A little hard to see, but the overall execution time ranking (highest to lowest) goes:

exact
reduced
truncated
stochastic
simplified These results line up perfectly with what we expected. Exact takes the longest, hence approximation techniques are used to improve efficiency. Reduced has the highest precision of the methods tested, which results in having the highest runtime. Truncated has highest error but medium runtime, likely due to fact that I elected to mask half the bit-width for each. Stochastic has an impressively low runtime, likely due to low overhead for randomness since we are working with generally lower bit-widths and I used software generated randomness. I tried re-running stochastic using Linear Feedback Shift Registers (LFSRs) as the randomness generator, wherein we can see that the stochastic execution time varies and begins to climb as bit-width increases (refer to graphs below). Lastly, simplified has the lowest execution time as we are working with simplified gates (XOR instead of OR).

hardware simulation absolute error vs bit-width w/ alternate stochastic implementation

hardware simulation relative error vs bit-width w/ alternate stochastic implementation

hardware simulation time vs bit-width w/ alternate stochastic implementation

I exported my implementations through PyMTL’s included conversion to Verilog function, but was unable to successfully run the simulation in Vivado. The RTL did, however, successfully synthsize and below you can see the utilization for the implementations on a XC7A35TCSG324-1 device (as recommended by ChatGPT for my project).

Vivado utilization

Academic Research & Real-World Application

From even my small scale research, it is clear that there are many benefits to using approximation techniques in calculations. Exact application cases vary depending on the technique and what the calculation results are being used for. For example, if we require higher precision, we should use reduced propagation as opposed to stochastic, whereas if we prioritize faster runtime and care little for accuracy, bit truncation (with more bits masked) or stochastic (closer to real-world conditions) would be good choices. I came across a variety of papers testing unique adder structures when I was trying to get a better idea of this topic’s relevance. All noted significant improvements in delay, power, and area with varying error rates, depending on the approximation adder used:

Ripple Carrying Approximate 1-bit Adders –> 30% reduction in power with 15% Root-Mean-Square (RMS) error [4]
Ripple Carrying Approximate Full Adders (AFAs) –> 46.31% reduction in power and 28.57% reduction in area [5]
Ripple Carrying Approximate Carry Speculative Han-Carlson Adder (ACSHA) –> 46% improvement in Area Delay Product (ADP) with negligible relative error [6]
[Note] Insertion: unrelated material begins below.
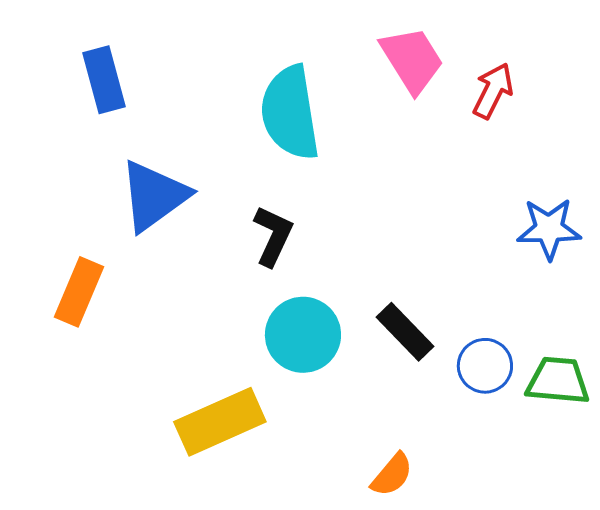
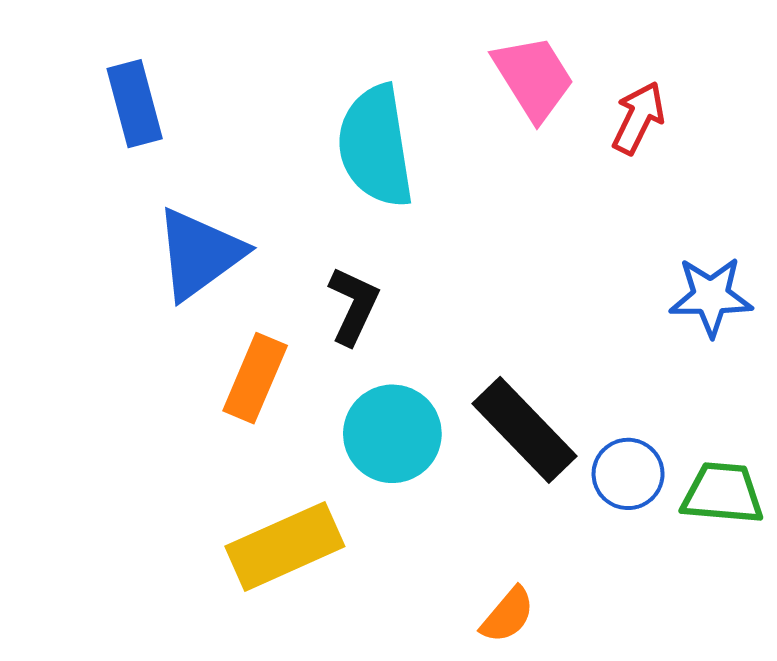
orange rectangle: (79, 292) -> (255, 378), moved
black rectangle: (405, 332) -> (524, 430), size x1.4

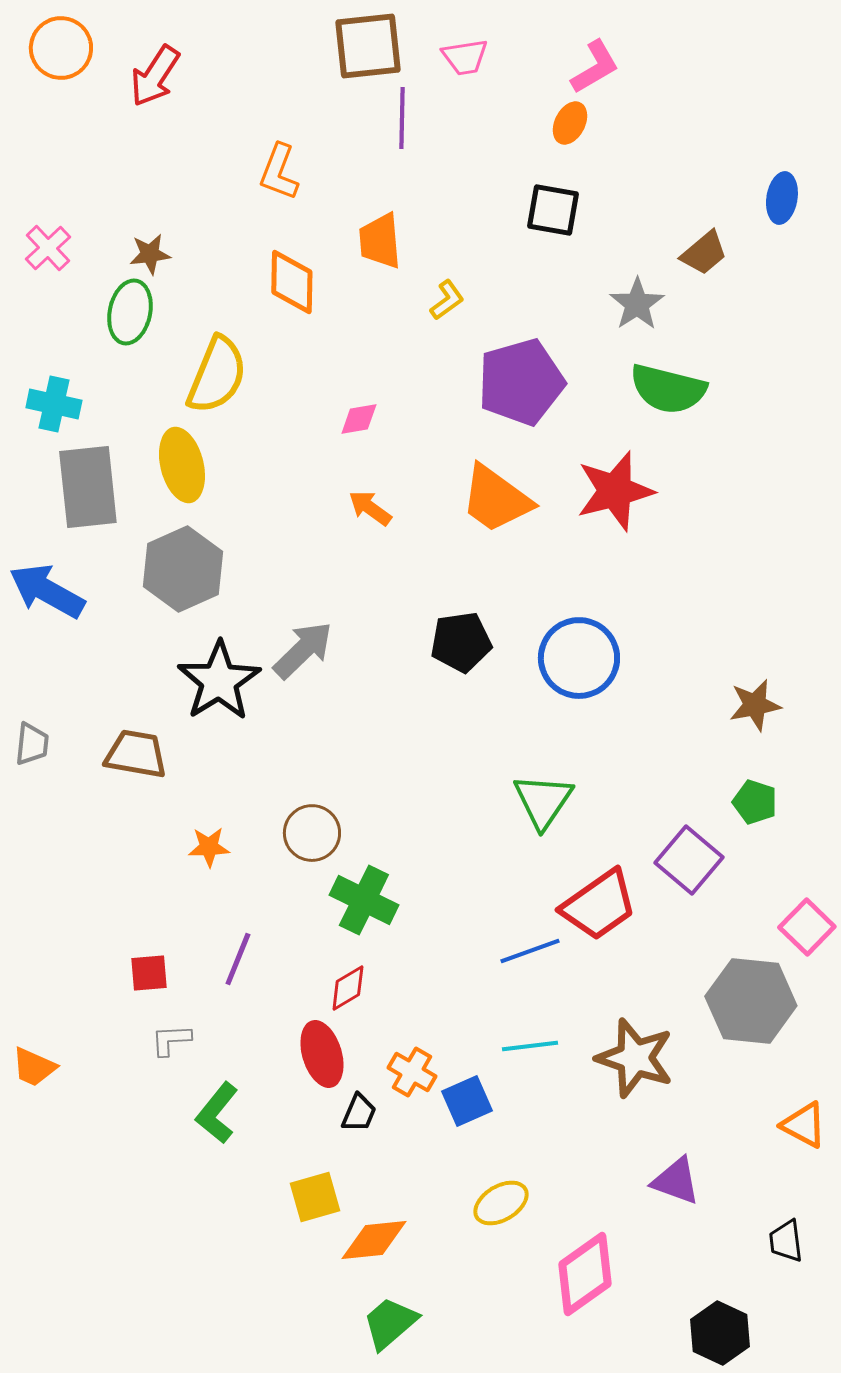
The problem we strive to solve is getting the highest precision with the lowest area, time, and power usage. The last paper in particular indicates recent research regarding new approximation methods, where we seem to have much space for innovation still.

Citations

ChatGPT used liberally for all parts.

[1] https://medium.com/@sasirekharameshkumar/ai-processors-cpu-gpu-tpu-npu-ba7014f32bc2#:~:text=1.,matrix%20operations%20in%20deep%20learning.

[2] https://semiengineering.com/artificial-intelligence-chips-must-get-the-floating-point-math-right/

[3] https://www.csl.cornell.edu/~cbatten/misc/brg-pymtl-tutorial-princeton2018.pdf

[4] C. I. Allen, D. Langley and J. C. Lyke, “Inexact computing with approximate adder application,” NAECON 2014 - IEEE National Aerospace and Electronics Conference, Dayton, OH, USA, 2014, pp. 21-28, doi: 10.1109/NAECON.2014.7045768. keywords: {Logic gates;Adders;Approximation methods;Inverters;Probabilistic logic;Power dissipation;Minimization},

[5] Sunil Dutt, Sukumar Nandi, and Gaurav Trivedi. 2017. Analysis and Design of Adders for Approximate Computing. ACM Trans. Embed. Comput. Syst. 17, 2, Article 40 (March 2018), 28 pages. https://doi.org/10.1145/3131274

[6] A. K. Gottem, A. Sundaramoorthy, and A. Alagarsamy, “High Speed Approximate Carry Speculative Adder in Error Tolerance Applications”, IJC, vol. 21, no. 3, pp. 383-390, Sep. 2022.